Other witnesses echoed his call for more funding.
In Fiscal Year 2023, programs and activities for adults, dislocated workers and youth under WIOA’s formula grants to states and local workforce areas were funded at just $3.2 billion, noted David Bradley, senior director for workforce policy at Jobs for the Future.
“This level of funding is not adequate to meet all the promises in the WIOA system, nor is the system currently designed to meet today’s extensive career navigation, skills development, and worker transition needs as a stand-alone program,” Bradley said.
Taylor White, director of postsecondary pathways for youth at New America’s Center on Education and Labor, said a WIOA reauthorization should include increased federal investment in youth programming to connect more Americans ages 16 to 24 to education and the labor market.
Lisa Bly-Jones, CEO of the Chicago Jobs Council, recommended that any funding calculations include the cost of wraparound services.
“For workers with the greatest economic need, the difference between entering training and actually being able to complete it is usually unexpected costs,” Bly-Jones said. Those costs include childcare, transportation, mental health supports or challenges with career navigation.
Funding flexibility
Witnesses also noted the need for more flexibility for states and regions so they can best serve the needs of their employers and workforce.
“Emphasizing the importance of local and state control over funding for workforce development programs is crucial to enhancing strategic effectiveness and ensuring successful outcomes,” said Matthew Dickerson, business development and strategy officer of Mid South Extrusion.
A targeted and localized investment approach, can “cultivate a more robust, resilient workforce that can uphold our nation’s economic growth and competitiveness with confidence and optimism,” Dickerson added.
Better data, better information sharing
There’s a need for better data systems – and better use of data – too, witnesses said.
White recommended that Congress invest in state and federal data infrastructure. It would help with capturing longitudinal data that would help generate valuable evidence about which programs yield the greatest long-term benefits, she said.

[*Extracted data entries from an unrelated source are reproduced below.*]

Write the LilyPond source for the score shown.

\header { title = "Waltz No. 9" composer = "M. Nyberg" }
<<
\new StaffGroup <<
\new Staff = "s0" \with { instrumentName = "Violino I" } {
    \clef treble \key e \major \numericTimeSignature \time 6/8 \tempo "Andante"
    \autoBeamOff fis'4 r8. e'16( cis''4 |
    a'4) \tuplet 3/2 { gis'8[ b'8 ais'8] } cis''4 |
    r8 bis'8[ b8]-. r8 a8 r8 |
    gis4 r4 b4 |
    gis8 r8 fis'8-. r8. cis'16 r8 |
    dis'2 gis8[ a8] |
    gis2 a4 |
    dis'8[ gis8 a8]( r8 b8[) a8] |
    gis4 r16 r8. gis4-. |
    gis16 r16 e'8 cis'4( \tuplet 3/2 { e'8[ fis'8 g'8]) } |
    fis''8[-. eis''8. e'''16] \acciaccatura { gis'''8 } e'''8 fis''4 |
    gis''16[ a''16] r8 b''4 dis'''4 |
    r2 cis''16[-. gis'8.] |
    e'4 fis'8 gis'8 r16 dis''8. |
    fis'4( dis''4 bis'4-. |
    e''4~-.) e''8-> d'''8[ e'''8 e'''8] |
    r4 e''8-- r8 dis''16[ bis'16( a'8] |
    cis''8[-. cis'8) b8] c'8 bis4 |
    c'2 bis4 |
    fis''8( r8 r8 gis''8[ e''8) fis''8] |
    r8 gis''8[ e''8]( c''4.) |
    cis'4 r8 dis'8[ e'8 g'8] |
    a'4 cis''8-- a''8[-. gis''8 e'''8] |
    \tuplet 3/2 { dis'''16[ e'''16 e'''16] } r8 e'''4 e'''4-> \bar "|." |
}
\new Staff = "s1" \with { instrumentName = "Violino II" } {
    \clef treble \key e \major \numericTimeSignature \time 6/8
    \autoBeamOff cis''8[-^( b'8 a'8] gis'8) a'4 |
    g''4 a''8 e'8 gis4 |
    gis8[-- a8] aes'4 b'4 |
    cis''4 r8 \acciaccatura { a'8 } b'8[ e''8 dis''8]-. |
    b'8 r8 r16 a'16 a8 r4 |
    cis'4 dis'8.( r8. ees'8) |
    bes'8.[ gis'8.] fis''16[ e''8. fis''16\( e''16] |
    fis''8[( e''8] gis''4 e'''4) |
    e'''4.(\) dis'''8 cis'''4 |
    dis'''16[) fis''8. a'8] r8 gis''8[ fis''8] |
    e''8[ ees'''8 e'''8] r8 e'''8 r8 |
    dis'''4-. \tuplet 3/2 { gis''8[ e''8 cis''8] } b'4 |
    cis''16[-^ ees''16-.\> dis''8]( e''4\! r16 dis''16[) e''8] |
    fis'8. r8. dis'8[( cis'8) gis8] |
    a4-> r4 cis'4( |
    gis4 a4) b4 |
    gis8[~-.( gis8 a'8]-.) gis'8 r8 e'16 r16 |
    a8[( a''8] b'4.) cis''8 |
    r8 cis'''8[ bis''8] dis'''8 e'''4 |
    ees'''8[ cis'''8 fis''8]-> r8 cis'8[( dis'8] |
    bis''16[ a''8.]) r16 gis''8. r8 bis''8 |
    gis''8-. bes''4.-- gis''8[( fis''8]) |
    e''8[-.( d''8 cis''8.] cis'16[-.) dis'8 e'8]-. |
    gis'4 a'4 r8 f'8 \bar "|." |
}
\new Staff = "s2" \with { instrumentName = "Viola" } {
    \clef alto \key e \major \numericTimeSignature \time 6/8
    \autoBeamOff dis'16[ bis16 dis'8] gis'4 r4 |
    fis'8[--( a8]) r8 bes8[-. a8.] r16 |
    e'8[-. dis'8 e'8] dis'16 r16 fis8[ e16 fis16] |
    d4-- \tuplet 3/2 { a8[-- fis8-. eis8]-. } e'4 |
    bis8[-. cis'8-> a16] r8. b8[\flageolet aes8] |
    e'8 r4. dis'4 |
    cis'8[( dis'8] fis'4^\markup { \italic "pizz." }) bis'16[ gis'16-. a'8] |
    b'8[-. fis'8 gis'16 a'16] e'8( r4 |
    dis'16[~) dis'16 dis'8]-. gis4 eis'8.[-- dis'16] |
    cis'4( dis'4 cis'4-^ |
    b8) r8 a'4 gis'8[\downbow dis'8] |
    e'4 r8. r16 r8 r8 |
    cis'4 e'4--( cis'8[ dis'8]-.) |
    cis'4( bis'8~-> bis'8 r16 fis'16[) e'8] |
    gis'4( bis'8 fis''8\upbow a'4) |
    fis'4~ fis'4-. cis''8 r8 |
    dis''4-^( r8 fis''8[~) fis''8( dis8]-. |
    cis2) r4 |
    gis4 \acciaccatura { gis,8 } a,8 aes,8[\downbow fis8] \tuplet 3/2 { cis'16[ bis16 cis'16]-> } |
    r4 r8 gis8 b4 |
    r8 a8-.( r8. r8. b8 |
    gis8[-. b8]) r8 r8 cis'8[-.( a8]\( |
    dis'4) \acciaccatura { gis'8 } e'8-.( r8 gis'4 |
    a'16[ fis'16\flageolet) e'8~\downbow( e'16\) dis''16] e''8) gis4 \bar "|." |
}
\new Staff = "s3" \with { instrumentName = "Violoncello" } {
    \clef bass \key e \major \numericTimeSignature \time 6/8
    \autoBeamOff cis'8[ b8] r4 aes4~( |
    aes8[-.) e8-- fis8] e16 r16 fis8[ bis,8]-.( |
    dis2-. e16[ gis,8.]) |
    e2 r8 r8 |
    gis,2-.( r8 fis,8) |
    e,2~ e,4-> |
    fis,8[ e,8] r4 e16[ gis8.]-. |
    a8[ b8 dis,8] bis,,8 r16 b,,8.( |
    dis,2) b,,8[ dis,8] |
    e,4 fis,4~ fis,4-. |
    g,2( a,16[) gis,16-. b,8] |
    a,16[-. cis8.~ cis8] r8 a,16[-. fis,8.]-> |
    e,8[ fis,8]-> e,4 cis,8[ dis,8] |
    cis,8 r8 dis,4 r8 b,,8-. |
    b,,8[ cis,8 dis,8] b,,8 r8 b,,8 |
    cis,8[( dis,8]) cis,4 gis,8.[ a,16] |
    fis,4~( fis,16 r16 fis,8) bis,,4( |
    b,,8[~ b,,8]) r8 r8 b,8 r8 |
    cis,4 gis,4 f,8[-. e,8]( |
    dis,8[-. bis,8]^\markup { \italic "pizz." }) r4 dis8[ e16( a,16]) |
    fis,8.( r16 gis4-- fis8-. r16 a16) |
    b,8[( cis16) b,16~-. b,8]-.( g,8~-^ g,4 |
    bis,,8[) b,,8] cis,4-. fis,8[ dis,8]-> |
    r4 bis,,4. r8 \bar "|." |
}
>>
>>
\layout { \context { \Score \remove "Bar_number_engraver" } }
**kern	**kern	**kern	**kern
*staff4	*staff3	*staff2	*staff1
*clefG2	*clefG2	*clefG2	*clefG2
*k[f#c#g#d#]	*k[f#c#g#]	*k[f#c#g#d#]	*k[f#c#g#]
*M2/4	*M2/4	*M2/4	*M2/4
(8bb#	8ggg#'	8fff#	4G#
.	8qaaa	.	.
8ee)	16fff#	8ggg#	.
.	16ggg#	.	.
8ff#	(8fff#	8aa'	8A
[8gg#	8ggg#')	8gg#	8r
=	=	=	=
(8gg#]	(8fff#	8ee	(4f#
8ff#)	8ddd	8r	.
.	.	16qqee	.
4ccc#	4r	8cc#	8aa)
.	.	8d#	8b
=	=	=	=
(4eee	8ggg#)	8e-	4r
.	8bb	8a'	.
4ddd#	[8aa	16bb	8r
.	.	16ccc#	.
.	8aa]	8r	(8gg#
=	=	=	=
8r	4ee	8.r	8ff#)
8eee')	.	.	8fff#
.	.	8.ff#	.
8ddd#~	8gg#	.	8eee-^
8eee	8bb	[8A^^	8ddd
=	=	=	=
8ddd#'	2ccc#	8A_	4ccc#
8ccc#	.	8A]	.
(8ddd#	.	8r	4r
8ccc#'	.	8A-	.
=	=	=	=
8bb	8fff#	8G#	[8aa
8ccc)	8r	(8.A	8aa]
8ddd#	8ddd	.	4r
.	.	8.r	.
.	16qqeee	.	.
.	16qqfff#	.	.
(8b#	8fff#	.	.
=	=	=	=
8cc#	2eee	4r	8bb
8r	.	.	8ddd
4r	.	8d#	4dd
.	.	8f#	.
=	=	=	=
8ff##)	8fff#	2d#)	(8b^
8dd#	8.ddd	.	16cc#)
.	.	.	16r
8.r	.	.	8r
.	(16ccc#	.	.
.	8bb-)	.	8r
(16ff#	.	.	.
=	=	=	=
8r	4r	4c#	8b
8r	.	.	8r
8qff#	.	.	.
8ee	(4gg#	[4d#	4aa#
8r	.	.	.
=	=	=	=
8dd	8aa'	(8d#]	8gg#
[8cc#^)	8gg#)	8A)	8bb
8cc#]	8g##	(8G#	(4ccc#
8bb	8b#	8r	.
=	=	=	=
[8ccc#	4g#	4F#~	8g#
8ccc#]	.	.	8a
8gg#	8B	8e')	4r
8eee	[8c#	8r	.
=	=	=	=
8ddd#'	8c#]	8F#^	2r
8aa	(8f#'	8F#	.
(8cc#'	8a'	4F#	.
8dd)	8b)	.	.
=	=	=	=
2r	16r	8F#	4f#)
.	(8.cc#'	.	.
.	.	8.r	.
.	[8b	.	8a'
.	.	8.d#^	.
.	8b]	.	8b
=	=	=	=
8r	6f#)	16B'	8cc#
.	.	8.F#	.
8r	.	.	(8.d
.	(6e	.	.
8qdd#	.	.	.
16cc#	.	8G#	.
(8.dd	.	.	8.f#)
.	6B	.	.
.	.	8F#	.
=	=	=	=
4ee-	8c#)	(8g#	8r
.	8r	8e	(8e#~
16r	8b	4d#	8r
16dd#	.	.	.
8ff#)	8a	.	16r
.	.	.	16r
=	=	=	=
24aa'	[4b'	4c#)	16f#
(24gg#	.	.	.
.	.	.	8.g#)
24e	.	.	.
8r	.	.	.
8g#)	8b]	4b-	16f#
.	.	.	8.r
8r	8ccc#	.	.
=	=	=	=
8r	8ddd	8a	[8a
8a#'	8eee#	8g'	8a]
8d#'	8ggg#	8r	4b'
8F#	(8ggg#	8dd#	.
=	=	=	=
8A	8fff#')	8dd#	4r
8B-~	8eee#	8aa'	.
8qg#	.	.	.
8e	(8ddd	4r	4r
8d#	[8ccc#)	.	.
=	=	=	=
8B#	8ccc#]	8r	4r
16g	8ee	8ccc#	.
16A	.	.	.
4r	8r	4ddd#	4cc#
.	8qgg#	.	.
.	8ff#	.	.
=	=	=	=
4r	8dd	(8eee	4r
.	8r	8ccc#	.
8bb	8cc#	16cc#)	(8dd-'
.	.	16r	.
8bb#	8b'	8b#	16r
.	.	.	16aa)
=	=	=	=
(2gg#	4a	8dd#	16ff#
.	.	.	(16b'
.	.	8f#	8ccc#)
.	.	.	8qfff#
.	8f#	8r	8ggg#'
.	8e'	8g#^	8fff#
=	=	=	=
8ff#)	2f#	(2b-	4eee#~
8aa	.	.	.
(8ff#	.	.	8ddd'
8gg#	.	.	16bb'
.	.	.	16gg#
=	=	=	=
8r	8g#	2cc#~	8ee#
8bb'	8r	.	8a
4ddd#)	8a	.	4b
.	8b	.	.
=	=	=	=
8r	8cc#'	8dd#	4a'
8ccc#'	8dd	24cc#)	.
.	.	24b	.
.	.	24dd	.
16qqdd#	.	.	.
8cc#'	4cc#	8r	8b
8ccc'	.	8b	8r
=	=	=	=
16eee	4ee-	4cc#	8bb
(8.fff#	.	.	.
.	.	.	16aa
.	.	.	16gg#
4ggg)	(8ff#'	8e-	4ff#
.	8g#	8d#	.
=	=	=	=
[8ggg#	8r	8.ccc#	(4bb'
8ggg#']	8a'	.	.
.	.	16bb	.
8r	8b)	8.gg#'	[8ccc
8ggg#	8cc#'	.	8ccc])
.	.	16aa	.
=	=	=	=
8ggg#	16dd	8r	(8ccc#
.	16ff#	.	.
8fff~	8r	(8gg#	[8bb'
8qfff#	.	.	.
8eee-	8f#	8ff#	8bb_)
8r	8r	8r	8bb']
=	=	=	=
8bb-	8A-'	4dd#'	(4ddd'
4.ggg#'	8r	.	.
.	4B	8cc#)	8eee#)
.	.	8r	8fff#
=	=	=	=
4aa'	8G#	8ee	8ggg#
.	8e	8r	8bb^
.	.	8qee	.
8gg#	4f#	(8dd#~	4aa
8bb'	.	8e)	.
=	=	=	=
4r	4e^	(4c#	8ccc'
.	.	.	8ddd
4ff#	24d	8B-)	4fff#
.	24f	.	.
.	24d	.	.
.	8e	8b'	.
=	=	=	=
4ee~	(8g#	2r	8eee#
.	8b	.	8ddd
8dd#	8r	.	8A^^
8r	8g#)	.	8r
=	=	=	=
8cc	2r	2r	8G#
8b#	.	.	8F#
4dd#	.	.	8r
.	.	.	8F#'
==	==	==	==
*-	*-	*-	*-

Bly-Jones recommended increased research, data sharing and transparency across state agencies involved in education and workforce training to identify and address equity gaps in public investments.
And Sullivan encouraged the required use of earnings and other outcomes data in order to be more selective about which providers and programs are eligible to provide WIOA training services.
Community colleges are best suited to solve the nation’s workforce challenges, but they have been an under-utilized resource by the WIOA training enterprise. Strong, integrated partnerships between workforce boards and their local community colleges should be encouraged, but the selection of eligible training providers should not be an “exercise in red tape and bureaucracy,” he said.
And, Sullivan said, workers should be armed with information about which postsecondary education and training options work best for them and expect that the system will provide options that work for them.
“There should not be a wrong door to enter within the WIOA system,” he said.
Workforce Pell
Both Sullivan and Bly-Jones included in their testimonies an appeal to the committee to expand Pell to include short-term workforce programs.
“WIOA alone simply will not get it done,” Sullivan said. With the passage of Workforce Pell, the committee “has the chance to change lives,” he said.
Workforce Pell, he added, will benefit not only adults without an education, but a person with a baccalaureate degree displaced by automation or artificial intelligence who needs to reskill.
“Workforce Pell is a huge part of the solution in educating the American people,” Sullivan said.